* PROBLEM DETAILS: Please give again, exactly, every line of the material from the one containing "Nutritive permitirán anticiparse a estas" to the end, including both of those lines.
INPUT DATA: Begin
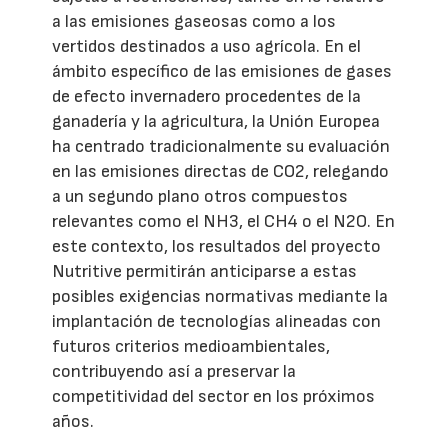
a las emisiones gaseosas como a los
vertidos destinados a uso agrícola. En el
ámbito específico de las emisiones de gases
de efecto invernadero procedentes de la
ganadería y la agricultura, la Unión Europea
ha centrado tradicionalmente su evaluación
en las emisiones directas de CO2, relegando
a un segundo plano otros compuestos
relevantes como el NH3, el CH4 o el N2O. En
este contexto, los resultados del proyecto
Nutritive permitirán anticiparse a estas
posibles exigencias normativas mediante la
implantación de tecnologías alineadas con
futuros criterios medioambientales,
contribuyendo así a preservar la
competitividad del sector en los próximos
años.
INPUT DATA: End
* RESULT OF THE TASK:
Nutritive permitirán anticiparse a estas
posibles exigencias normativas mediante la
implantación de tecnologías alineadas con
futuros criterios medioambientales,
contribuyendo así a preservar la
competitividad del sector en los próximos
años.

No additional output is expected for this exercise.